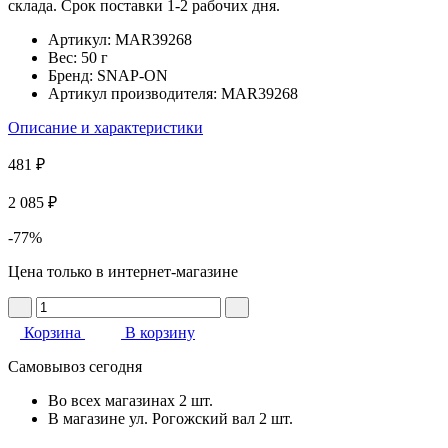
склада. Срок поставки 1-2 рабочих дня.
Артикул:
MAR39268
Вес:
50 г
Бренд:
SNAP-ON
Артикул производителя:
MAR39268
Описание и характеристики
481 ₽
2 085 ₽
-77%
Цена только в интернет-магазине
Корзина
В корзину
Самовывоз сегодня
Во всех
магазинах
2 шт.
В магазине
ул. Рогожский вал
2 шт.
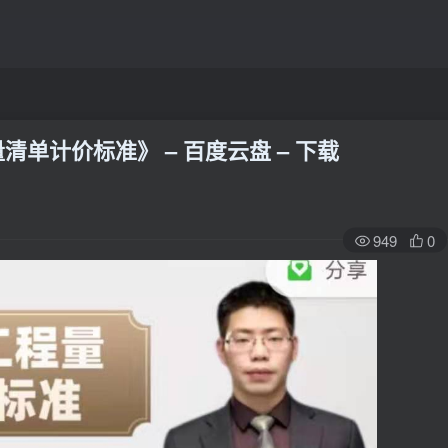
单计价标准》 – 百度云盘 – 下载
949
0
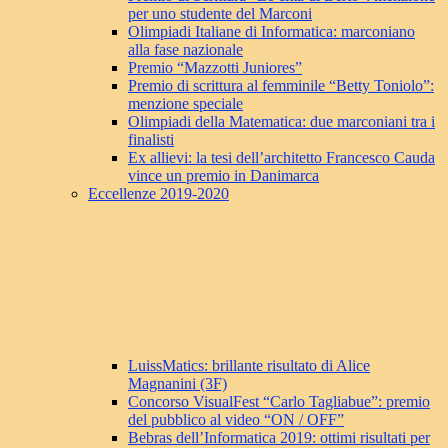
per uno studente del Marconi
Olimpiadi Italiane di Informatica: marconiano
alla fase nazionale
Premio “Mazzotti Juniores”
Premio di scrittura al femminile “Betty Toniolo”:
menzione speciale
Olimpiadi della Matematica: due marconiani tra i
finalisti
Ex allievi: la tesi dell’architetto Francesco Cauda
vince un premio in Danimarca
Eccellenze 2019-2020
LuissMatics: brillante risultato di Alice
Magnanini (3F)
Concorso VisualFest “Carlo Tagliabue”: premio
del pubblico al video “ON / OFF”
Bebras dell’Informatica 2019: ottimi risultati per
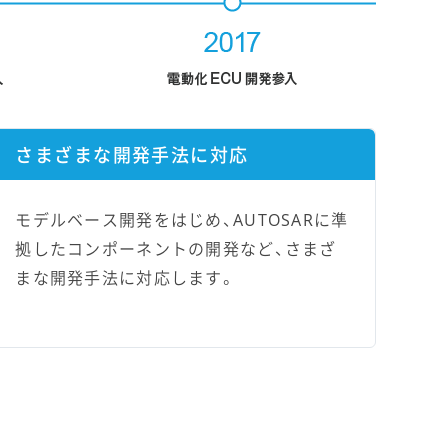
さまざまな開発手法に対応
モデルベース開発をはじめ、AUTOSARに準
拠したコンポーネントの開発など、さまざ
まな開発手法に対応します。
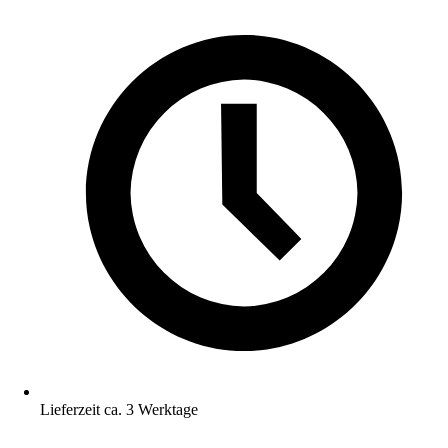
Lieferzeit ca. 3 Werktage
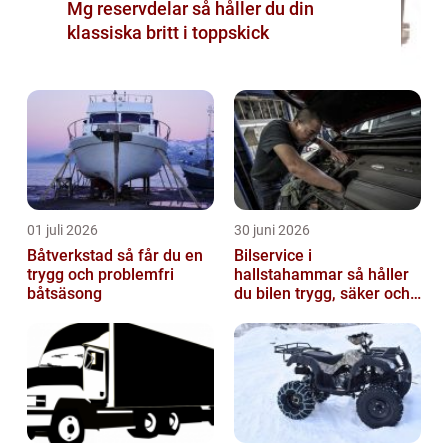
Mg reservdelar så håller du din
klassiska britt i toppskick
01 juli 2026
30 juni 2026
Båtverkstad så får du en
Bilservice i
trygg och problemfri
hallstahammar så håller
båtsäsong
du bilen trygg, säker och
värdefull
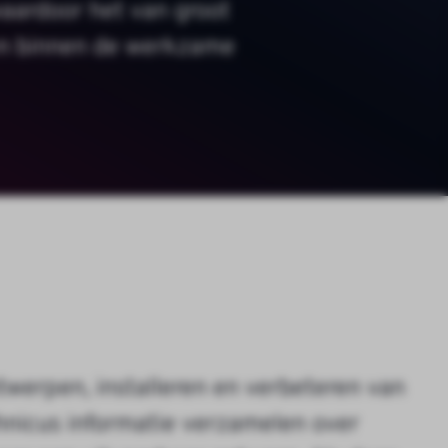
aardoor het van groot
gen binnen de werkzame
werpen, installeren en verbeteren van
nicus informatie verzamelen over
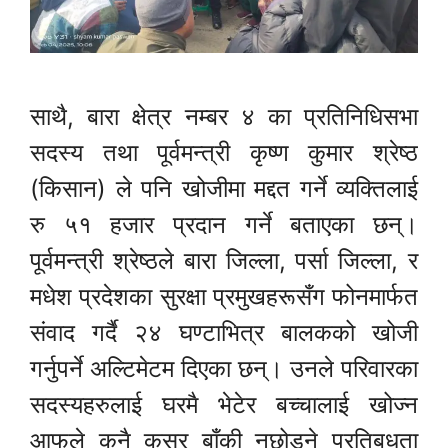
साथै, बारा क्षेत्र नम्बर ४ का प्रतिनिधिसभा
सदस्य तथा पूर्वमन्त्री कृष्ण कुमार श्रेष्ठ
(किसान) ले पनि खोजीमा मद्दत गर्ने व्यक्तिलाई
रु ५१ हजार प्रदान गर्ने बताएका छन्।
पूर्वमन्त्री श्रेष्ठले बारा जिल्ला, पर्सा जिल्ला, र
मधेश प्रदेशका सुरक्षा प्रमुखहरूसँग फोनमार्फत
संवाद गर्दै २४ घण्टाभित्र बालकको खोजी
गर्नुपर्ने अल्टिमेटम दिएका छन्। उनले परिवारका
सदस्यहरुलाई घरमै भेटेर बच्चालाई खोज्न
आफुले कुनै कसर बाँकी नछोड्ने प्रतिबधता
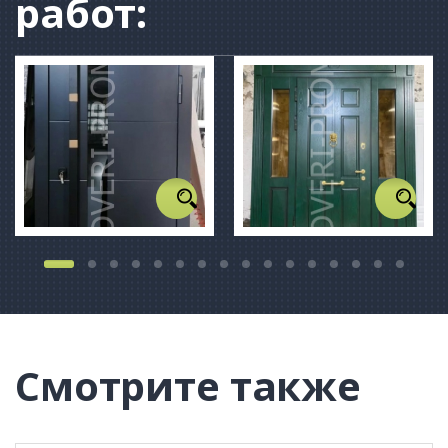
работ:
Смотрите также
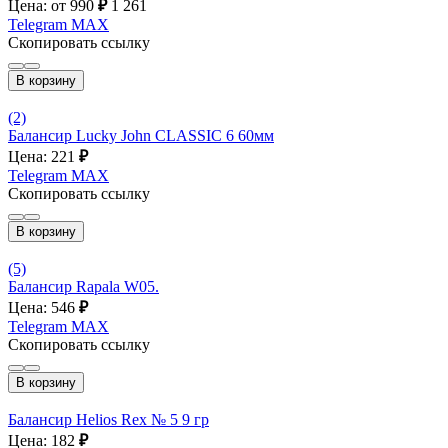
Цена: от 990
₽
1 261
Telegram
MAX
Скопировать ссылку
В корзину
(2)
Балансир Lucky John CLASSIC 6 60мм
Цена: 221
₽
Telegram
MAX
Скопировать ссылку
В корзину
(5)
Балансир Rapala W05.
Цена: 546
₽
Telegram
MAX
Скопировать ссылку
В корзину
Балансир Helios Rex № 5 9 гр
Цена: 182
₽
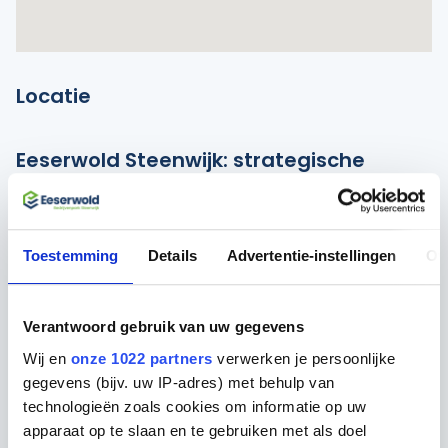
Locatie
Eeserwold Steenwijk: strategische
locatie voor uw bedrijf
Bedrijvenpark Eeserwold Steenwijk is een ideale
vestigingslocatie. Dankzij de directe ligging aan de
Toestemming
Details
Advertentie-instellingen
Ov
oprit naar de A32 bent u binnen een half uur in
steden als Zwolle, Heerenveen en Leeuwarden. Ook
steden als Groningen, Almelo en Apeldoorn zijn
Verantwoord gebruik van uw gegevens
binnen een uur rijden te bereiken.
Wij en
onze 1022 partners
verwerken je persoonlijke
gegevens (bijv. uw IP-adres) met behulp van
Daarnaast is Steenwijk goed bereikbaar met het
technologieën zoals cookies om informatie op uw
openbaar vervoer. Het treinstation heeft een P+R en
apparaat op te slaan en te gebruiken met als doel
fietsenstalling waar u de eerste 24 uur gratis kunt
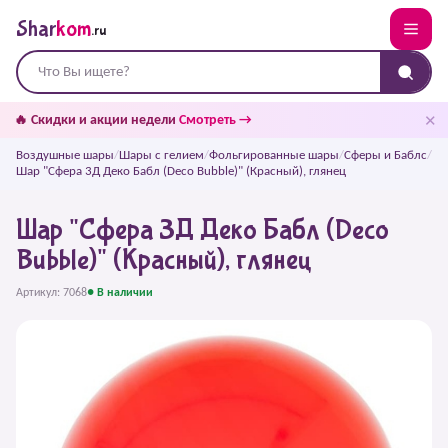
Shar
kom
.ru
✕
🔥 Скидки и акции недели
Смотреть →
Воздушные шары
/
Шары с гелием
/
Фольгированные шары
/
Сферы и Баблс
/
Шар "Сфера 3Д Деко Бабл (Deco Bubble)" (Красный), глянец
Шар "Сфера 3Д Деко Бабл (Deco
Bubble)" (Красный), глянец
Артикул: 7068
● В наличии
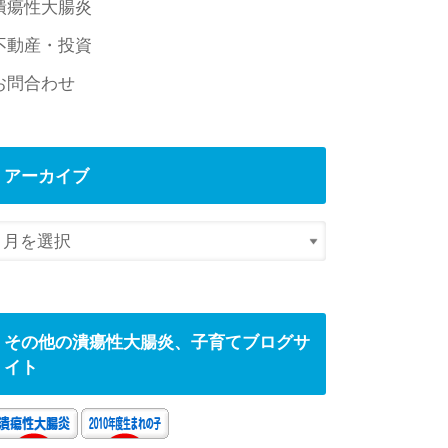
潰瘍性大腸炎
不動産・投資
お問合わせ
アーカイブ
その他の潰瘍性大腸炎、子育てブログサ
イト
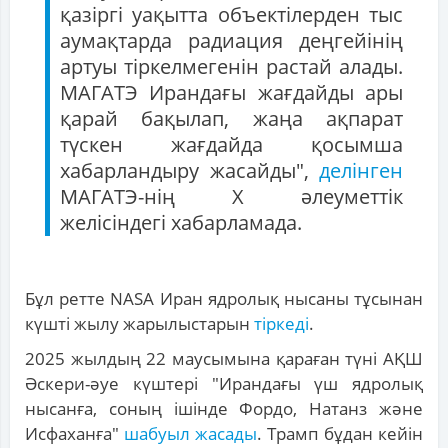
қазіргі уақытта объектілерден тыс
аумақтарда радиация деңгейінің
артуы тіркелмегенін растай алады.
МАГАТЭ Ирандағы жағдайды ары
қарай бақылап, жаңа ақпарат
түскен жағдайда қосымша
хабарландыру жасайды",
делінген
МАГАТЭ-нің Х әлеуметтік
желісіндегі хабарламада.
Бұл ретте NASA Иран ядролық нысаны тұсынан
күшті жылу жарылыстарын
тіркеді
.
2025 жылдың 22 маусымына қараған түні АҚШ
Әскери-әуе күштері "Ирандағы үш ядролық
нысанға, соның ішінде Фордо, Натанз және
Исфаханға"
шабуыл жасады
. Трамп бұдан кейін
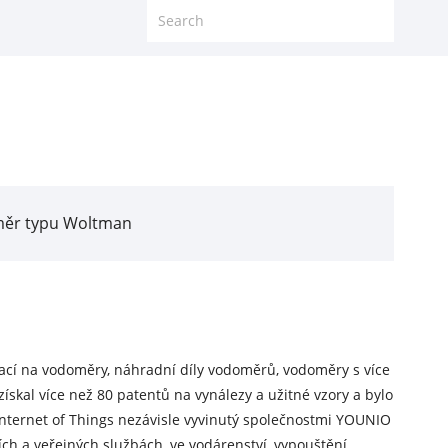
ěr typu Woltman
zací na vodoměry, náhradní díly vodoměrů, vodoměry s více
skal více než 80 patentů na vynálezy a užitné vzory a bylo
nternet of Things nezávisle vyvinutý společnostmi YOUNIO
ch a veřejných službách, ve vodárenství, vypouštění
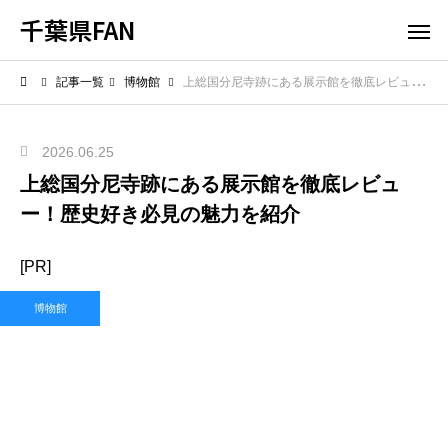
千葉県FAN
記事一覧
博物館
上総国分尼寺跡にある展示館を徹底レビュー！歴史好き必見の魅力を紹介
2026.06.25
上総国分尼寺跡にある展示館を徹底レビュ
ー！歴史好き必見の魅力を紹介
[PR]
博物館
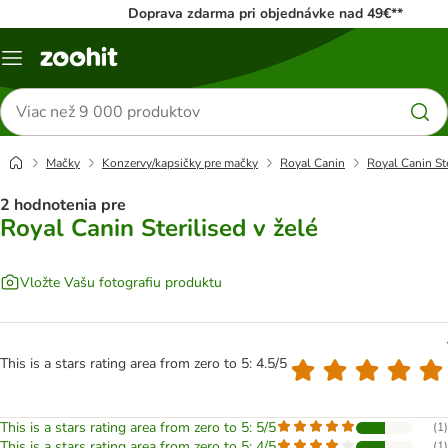
Doprava zdarma pri objednávke nad 49€**
Kategórie
Hľadať
produkty
Mačky
Konzervy/kapsičky pre mačky
Royal Canin
Royal Canin Ste
2 hodnotenia pre
Royal Canin Sterilised v želé
Vložte Vašu fotografiu produktu
This is a stars rating area from zero to 5: 4.5/5
This is a stars rating area from zero to 5: 5/5
(
1
)
This is a stars rating area from zero to 5: 4/5
(
1
)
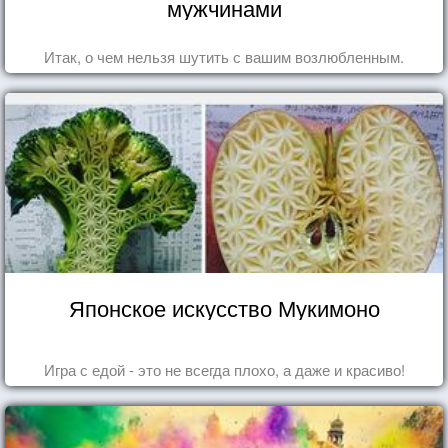
мужчинами
Итак, о чем нельзя шутить с вашим возлюбленным.
Японское искусство Мукимоно
Игра с едой - это не всегда плохо, а даже и красиво!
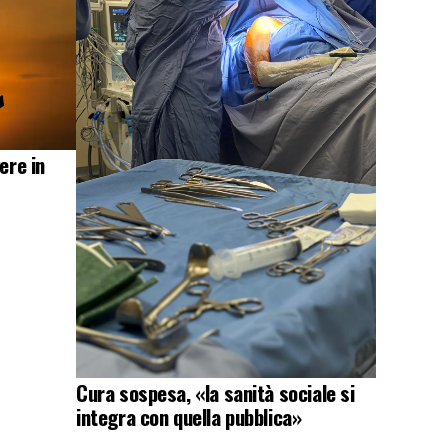
ere in
Cura sospesa, «la sanità sociale si
integra con quella pubblica»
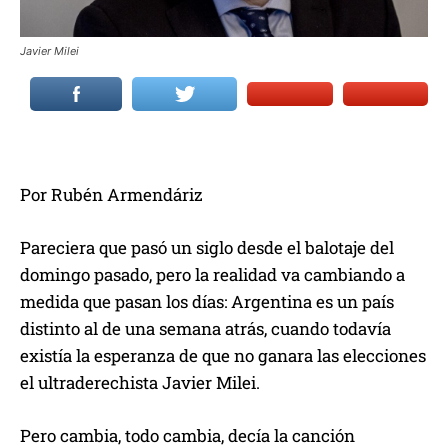
Javier Milei
Por Rubén Armendáriz
Pareciera que pasó un siglo desde el balotaje del
domingo pasado, pero la realidad va cambiando a
medida que pasan los días: Argentina es un país
distinto al de una semana atrás, cuando todavía
existía la esperanza de que no ganara las elecciones
el ultraderechista Javier Milei.
Pero cambia, todo cambia, decía la canción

▸ **What is needed**
Keep every word of the lines above unchanged in the copy, and omit the pictures.

▸ **Final answer**
склада. Срок поставки 1-2 рабочих дня.
Артикул:
MAR39268
Вес:
50 г
Бренд:
SNAP-ON
Артикул производителя:
MAR39268
Описание и характеристики
481 ₽
2 085 ₽
-77%
Цена только в интернет-магазине
Корзина
В корзину
Самовывоз сегодня
Во всех
магазинах
2 шт.
В магазине
ул. Рогожский вал
2 шт.
单计价标准》 – 百度云盘 – 下载
949
0
per uno studente del Marconi
Olimpiadi Italiane di Informatica: marconiano
alla fase nazionale
Premio “Mazzotti Juniores”
Premio di scrittura al femminile “Betty Toniolo”:
menzione speciale
Olimpiadi della Matematica: due marconiani tra i
finalisti
Ex allievi: la tesi dell’architetto Francesco Cauda
vince un premio in Danimarca
Eccellenze 2019-2020
LuissMatics: brillante risultato di Alice
Magnanini (3F)
Concorso VisualFest “Carlo Tagliabue”: premio
del pubblico al video “ON / OFF”
Bebras dell’Informatica 2019: ottimi risultati per
さまざまな開発手法に対応
モデルベース開発をはじめ、AUTOSARに準
拠したコンポーネントの開発など、さまざ
まな開発手法に対応します。
Lieferzeit ca. 3 Werktage
Mg reservdelar så håller du din
klassiska britt i toppskick
01 juli 2026
30 juni 2026
Båtverkstad så får du en
Bilservice i
trygg och problemfri
hallstahammar så håller
båtsäsong
du bilen trygg, säker och
värdefull
aardoor het van groot
gen binnen de werkzame
werpen, installeren en verbeteren van
nicus informatie verzamelen over
साथै, बारा क्षेत्र नम्बर ४ का प्रतिनिधिसभा
सदस्य तथा पूर्वमन्त्री कृष्ण कुमार श्रेष्ठ
(किसान) ले पनि खोजीमा मद्दत गर्ने व्यक्तिलाई
रु ५१ हजार प्रदान गर्ने बताएका छन्।
पूर्वमन्त्री श्रेष्ठले बारा जिल्ला, पर्सा जिल्ला, र
मधेश प्रदेशका सुरक्षा प्रमुखहरूसँग फोनमार्फत
संवाद गर्दै २४ घण्टाभित्र बालकको खोजी
गर्नुपर्ने अल्टिमेटम दिएका छन्। उनले परिवारका
सदस्यहरुलाई घरमै भेटेर बच्चालाई खोज्न
आफुले कुनै कसर बाँकी नछोड्ने प्रतिबधता
работ:
Смотрите также
Цена: от 990
₽
1 261
Telegram
MAX
Скопировать ссылку
В корзину
(2)
Балансир Lucky John CLASSIC 6 60мм
Цена: 221
₽
Telegram
MAX
Скопировать ссылку
В корзину
(5)
Балансир Rapala W05.
Цена: 546
₽
Telegram
MAX
Скопировать ссылку
В корзину
Балансир Helios Rex № 5 9 гр
Цена: 182
₽
Locatie
Eeserwold Steenwijk: strategische
locatie voor uw bedrijf
Bedrijvenpark Eeserwold Steenwijk is een ideale
vestigingslocatie. Dankzij de directe ligging aan de
Toestemming
Details
Advertentie-instellingen
Ov
oprit naar de A32 bent u binnen een half uur in
steden als Zwolle, Heerenveen en Leeuwarden. Ook
steden als Groningen, Almelo en Apeldoorn zijn
Verantwoord gebruik van uw gegevens
binnen een uur rijden te bereiken.
Wij en
onze 1022 partners
verwerken je persoonlijke
gegevens (bijv. uw IP-adres) met behulp van
Daarnaast is Steenwijk goed bereikbaar met het
technologieën zoals cookies om informatie op uw
openbaar vervoer. Het treinstation heeft een P+R en
apparaat op te slaan en te gebruiken met als doel
fietsenstalling waar u de eerste 24 uur gratis kunt
Shar
kom
.ru
✕
🔥 Скидки и акции недели
Смотреть →
Воздушные шары
/
Шары с гелием
/
Фольгированные шары
/
Сферы и Баблс
/
Шар "Сфера 3Д Деко Бабл (Deco Bubble)" (Красный), глянец
Шар "Сфера 3Д Деко Бабл (Deco
Bubble)" (Красный), глянец
Артикул: 7068
● В наличии
潰瘍性大腸炎
不動産・投資
お問合わせ
アーカイブ
その他の潰瘍性大腸炎、子育てブログサ
イト
қазіргі уақытта объектілерден тыс
аумақтарда радиация деңгейінің
артуы тіркелмегенін растай алады.
МАГАТЭ Ирандағы жағдайды ары
қарай бақылап, жаңа ақпарат
түскен жағдайда қосымша
хабарландыру жасайды",
делінген
МАГАТЭ-нің Х әлеуметтік
желісіндегі хабарламада.
Бұл ретте NASA Иран ядролық нысаны тұсынан
күшті жылу жарылыстарын
тіркеді
.
2025 жылдың 22 маусымына қараған түні АҚШ
Әскери-әуе күштері "Ирандағы үш ядролық
нысанға, соның ішінде Фордо, Натанз және
Исфаханға"
шабуыл жасады
. Трамп бұдан кейін
ěr typu Woltman
zací na vodoměry, náhradní díly vodoměrů, vodoměry s více
skal více než 80 patentů na vynálezy a užitné vzory a bylo
nternet of Things nezávisle vyvinutý společnostmi YOUNIO
ch a veřejných službách, ve vodárenství, vypouštění
千葉県FAN
記事一覧
博物館
上総国分尼寺跡にある展示館を徹底レビュー！歴史好き必見の魅力を紹介
2026.06.25
上総国分尼寺跡にある展示館を徹底レビュ
ー！歴史好き必見の魅力を紹介
[PR]
博物館
Doprava zdarma pri objednávke nad 49€**
Kategórie
Hľadať
produkty
Mačky
Konzervy/kapsičky pre mačky
Royal Canin
Royal Canin Ste
2 hodnotenia pre
Royal Canin Sterilised v želé
Vložte Vašu fotografiu produktu
This is a stars rating area from zero to 5: 4.5/5
This is a stars rating area from zero to 5: 5/5
(
1
)
This is a stars rating area from zero to 5: 4/5
(
1
)
мужчинами
Итак, о чем нельзя шутить с вашим возлюбленным.
Японское искусство Мукимоно
Игра с едой - это не всегда плохо, а даже и красиво!
ere in
Cura sospesa, «la sanità sociale si
integra con quella pubblica»
Javier Milei
Por Rubén Armendáriz
Pareciera que pasó un siglo desde el balotaje del
domingo pasado, pero la realidad va cambiando a
medida que pasan los días: Argentina es un país
distinto al de una semana atrás, cuando todavía
existía la esperanza de que no ganara las elecciones
el ultraderechista Javier Milei.
Pero cambia, todo cambia, decía la canción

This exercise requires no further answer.